被虐の花 22 あきつく
目の前の男が、金は出すから俺の秘書になれと言っている。
「司お前、酔っぱらってるのか?ったく、言っていい冗談と悪い冗談があるぞ。なぁ‥あきら」
「牧野が、俺の秘書になるんなら、俺も1億くらい出しちゃうなぁー ねっ牧野」
類が、優しくあたしに微笑みかけている
トンッ
グラスが、勢いよくテーブルに置かれる
「冗談じゃねぇよ‥なぁ、あきら?」
「司、もう酔っぱらったのか?」
「酔っちゃいねぇーよ。
牧野の親が拵えた借金の代わりに、牧野を囲ってんだろ?
だから、言ってんだよ。
たかだか1億ぐれぇの金で股開く女なんて、所詮愛人止まりだろうよ?だったら俺に譲れよ」
たかだか1億と、目の前の男は事も無げに言う。
この男の存在は、いつもあたしを貶めていく。
「ククッ、新手の秘書の引き抜きって奴か?
司、悪いけど‥優秀な秘書は、そんな簡単に渡せないよ」
「ケッ‥あくまでもシラを切るって事か?
まぁっ、それならそれでも構わないけどな」
カチャッ
男が、煙草の火を点け煙が燻ってくる。
「別に焦っちゃいねぇしな」
冷えた瞳であたしを見つめながら、
煙草を灰皿に押し付けて席を立つ。
「あきらの秘書なら、これから会う機会も増えるしな。
まぁそんなに睨むなよ」
あたしの肩に、男の、ううん‥道明寺の手が触れた。
「じゃあな」
司の指先がつくしの肩に、一瞬触れる。
まるで愛おしくて堪らないというように、優しく触れた。
そうか‥‥やっぱり司は、未だにつくしを愛してるのか。
いくらお袋さんの策略だったとしても、自分を見捨てた女を許せない。
いいや、違うか‥
自分を見捨てた女だろうが、
なんだろうが、
未だにつくしを狂おしい程に愛しているのだろう。
つくしは、男を狂わせる。
白い肌が、漆黒の瞳が‥
男を捉えて離さない。
コンコンッとドアを叩く音がして、滋と桜子が入ってくる。
「あれー、ニッシーも類君も早いねぇー」
「お前等2人が遅いんじゃねぇの?」
「えっ、11時に変更だって、司の秘書から電話があったよ。
これでも約束の時間より早く着いたんだよー。
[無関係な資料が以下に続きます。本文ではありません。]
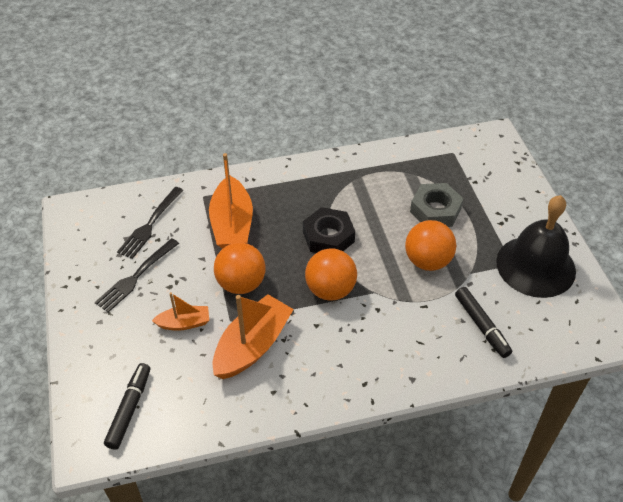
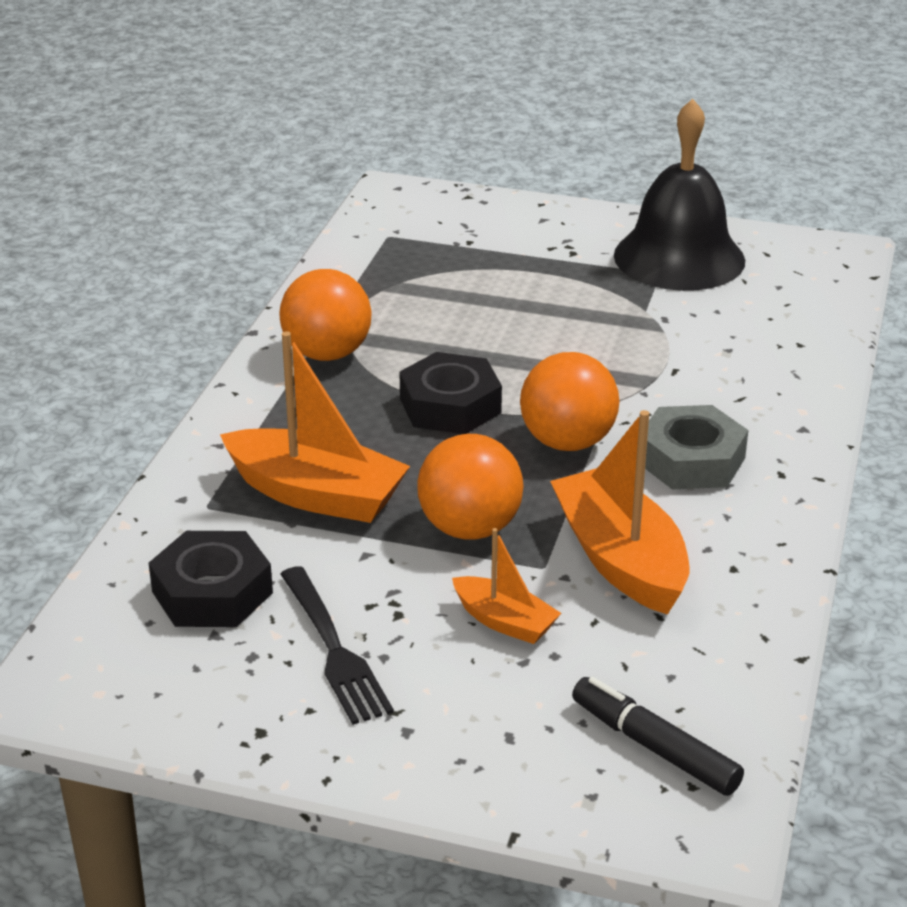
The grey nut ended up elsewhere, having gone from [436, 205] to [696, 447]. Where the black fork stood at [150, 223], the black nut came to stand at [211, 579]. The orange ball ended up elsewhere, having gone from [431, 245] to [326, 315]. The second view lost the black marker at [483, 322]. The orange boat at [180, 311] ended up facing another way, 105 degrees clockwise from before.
ってか、司は?」
「用が出来たとかで、先に帰った」
「えっーーー」
喧噪の中つくしに、そっと囁く
「大丈夫だ。お前の身体は管理されてるから」
コクンとつくしが頷き、震えが止まっていく。
「つくしー」
「牧野先輩」
桜子と滋が、俺を押しのけて、つくしの両隣に陣取る。
俺は、総二郎と類の座っている席に移動した。
類が、チョコを一欠片指先で摘まみ上げ
「ねぇ、司の言ってた1億ってどういう事か説明してよ?」
軽い口ぶりだが‥
言い逃れは出来そうにないと感じさせる真っ直ぐな視線を、俺にぶつけてくる。
「お前等2人の事、俺も聞いてみたいと思ってた」
「悪い…‥もう少しだけ待ってて貰ってもいいかな?」
「じゃぁ、何かがあったって事は事実なんだね?」
類の眼差しが、鋭く光った。
「‥あぁ‥」
俺の頭の中に、クマゼミの鳴き声が聞こえてくる。